Access to homeownership among immigrant groups in Canada

Authors


  • *This project was carried out with the assistance of a grant from Policy and Program Development-Immigration, Employment and Immigration Canada (No. 51–9506-506-000–2401). The views expressed are those of the authors and do not represent the official views of Employment and Immigration Canada. We are grateful to the editor and two anonymous reviewers for their helpful comments and suggestions. This manuscript was received in October, 1989 and accepted in November, 1990.

Abstract

Ces dernières années l'intéret s'est accru pour les expériences des immigrants après leur arrivée dans la societé nord-américaine. Dans cet article, nous argumentons le fait que le logement, et plus spécifiquement le bail, est un sujet important bien que largement négligé en ce qui concerne la vie de l'immigrant dans la société canadienne. En utilisant des chiffres du recensement de 1986 et la structure des modèles log-linéaires, nous examinons les baux des logements des immigrants dans les différentes régions du Canada. On argumente que les immigrants sont différenciés par la culture, le temps et l'espace en ce qui concerne le bail, avec des immigrants plus récents, particuliérement ceux qui arrivent des pays en voie de développement, qui ont des taux de propriété particulierement plus bas.

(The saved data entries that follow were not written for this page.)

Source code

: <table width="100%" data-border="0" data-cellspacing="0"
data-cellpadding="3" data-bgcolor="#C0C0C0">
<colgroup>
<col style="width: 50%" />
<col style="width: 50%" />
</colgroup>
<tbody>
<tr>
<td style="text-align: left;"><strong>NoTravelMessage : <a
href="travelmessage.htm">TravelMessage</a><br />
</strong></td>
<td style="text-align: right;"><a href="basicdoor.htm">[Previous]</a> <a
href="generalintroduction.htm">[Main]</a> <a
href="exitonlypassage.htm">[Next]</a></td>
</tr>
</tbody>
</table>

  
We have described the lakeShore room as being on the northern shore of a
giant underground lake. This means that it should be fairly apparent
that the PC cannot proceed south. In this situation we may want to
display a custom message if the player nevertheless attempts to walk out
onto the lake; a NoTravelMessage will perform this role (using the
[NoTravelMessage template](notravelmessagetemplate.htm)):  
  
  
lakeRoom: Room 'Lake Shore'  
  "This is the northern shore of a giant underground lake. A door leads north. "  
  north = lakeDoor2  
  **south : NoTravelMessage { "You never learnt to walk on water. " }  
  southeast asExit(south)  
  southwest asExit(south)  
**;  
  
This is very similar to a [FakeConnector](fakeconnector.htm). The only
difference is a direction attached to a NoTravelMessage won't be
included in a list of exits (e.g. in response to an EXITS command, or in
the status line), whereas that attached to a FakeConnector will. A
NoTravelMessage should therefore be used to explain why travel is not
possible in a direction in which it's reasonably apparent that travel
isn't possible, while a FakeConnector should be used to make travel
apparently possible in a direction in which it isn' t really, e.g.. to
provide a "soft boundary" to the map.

In recent years interest has grown in the post-arrival experiences of immigrants in North American society. In this paper we argue that housing, and more specifically tenure, is an important, though largely neglected, issue with respect to immigrant life in Canadian society. Using data from the 1986 census and a log-linear modelling framework, we examine housing tenure among immigrants in the regions of Canada. It is argued that immigrants are a culturally, temporally and spatially differentiated sub-population in regard to tenure, with more recent immigrants, especially those from the Developing World, having substantially lower rates of homeownership.